### [What you will do]
#1 Make the paragraph in the interview that begins "Looking into the lives of great artists and writers" shorter, keeping its main facts.
#2 Retype the interview from the words "The Celebrated Cases" up to and including the words "by Friedrich Nietzsche.".
#3 List the favorite childhood books given in the interview, with their authors where stated.

### [Quoted passage]
━━━━━━━━
Tell me about PHILOSOPHY IN THE GARDEN.
For thousands of years, gardens have inspired poets, philosophers, novelists -- why?
Looking into the lives of great artists and writers, this book reveals the intellectual value of parks, yards and pots. They can provide quiet, exercise, food and beauty, but they can also prompt us to meditate and reflect. Jane Austen turned to her cottage garden for quiet consolation, while philosopher Friedrich Nietzsche wandered amongst lemon trees for an existential kick in the pants. Novelist Marcel Proust discovered miniature immensity in a bonsai, and scandalous author Colette found peace in roses. Gardens are not just ornaments or status symbols: they are also intellectual companions, which enhance and enliven our minds.
What do you love most in the world?
Life. Not any old life, but this one: fraught, baffling, and coloured with gratitude for my family, friends and vocation.
What do you fear most in the world?
Being cruel -- particularly to my wife and children. The end of civilisation. And robot assassins.
What are your 5 favourite childhood books?
The Magic Faraway Tree, by Enid Blyton (aged 3-5).
Ferdinand, by Munro Leaf (aged 3-5).
The Asterix series, by Goscinny and Uderzo (aged 4-10).
The Celebrated Cases of Sherlock Holmes, by Sir Arthur Conan Doyle (11-15).
Ghostrider, The Punisher and Batman comics (aged 12-17).
What are your 5 favourite books read as an adult?
NONFICTION
Being and Time, by Martin Heidegger.
A Treatise of Human Nature, by David Hume.
Beyond Good and Evil, by Friedrich Nietzsche.
After Virtue, by Alasdair MacIntyre.
━━━━━━━━
### [Supplied data]
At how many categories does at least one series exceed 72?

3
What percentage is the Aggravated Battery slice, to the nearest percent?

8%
━━━━━━━━
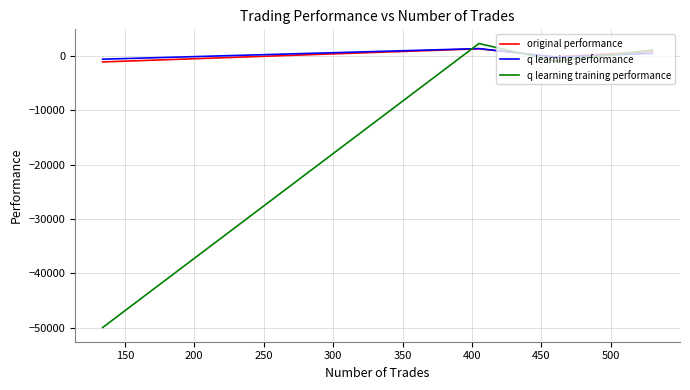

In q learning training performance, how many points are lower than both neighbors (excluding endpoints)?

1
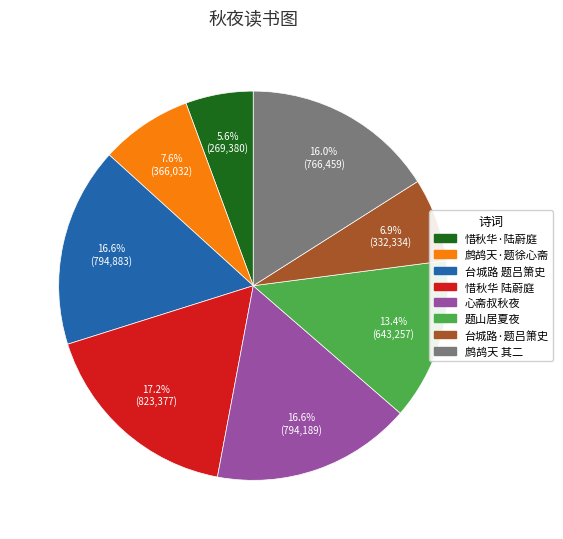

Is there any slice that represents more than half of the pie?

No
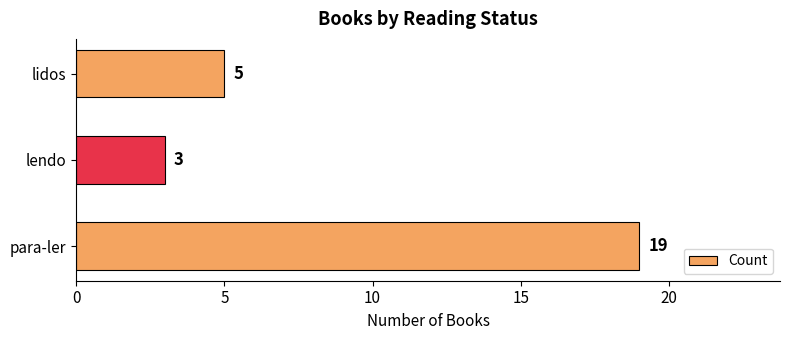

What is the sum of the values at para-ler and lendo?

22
━━━━━━━━
### [Outputs for the tasks]
#1 Drawing on the lives of great artists and writers, this book shows that parks, yards and pots offer not only quiet, exercise, food and beauty but also prompts to reflection. Jane Austen sought consolation in her cottage garden, Friedrich Nietzsche found an existential push among lemon trees, Marcel Proust saw miniature immensity in a bonsai, and Colette found peace in roses. Gardens are more than ornaments or status symbols: they are intellectual companions that enliven the mind.

#2
The Celebrated Cases of Sherlock Holmes, by Sir Arthur Conan Doyle (11-15).
Ghostrider, The Punisher and Batman comics (aged 12-17).
What are your 5 favourite books read as an adult?
NONFICTION
Being and Time, by Martin Heidegger.
A Treatise of Human Nature, by David Hume.
Beyond Good and Evil, by Friedrich Nietzsche.

#3
- The Magic Faraway Tree, by Enid Blyton
- Ferdinand, by Munro Leaf
- The Asterix series, by Goscinny and Uderzo
- The Celebrated Cases of Sherlock Holmes, by Sir Arthur Conan Doyle
- Ghostrider, The Punisher and Batman comics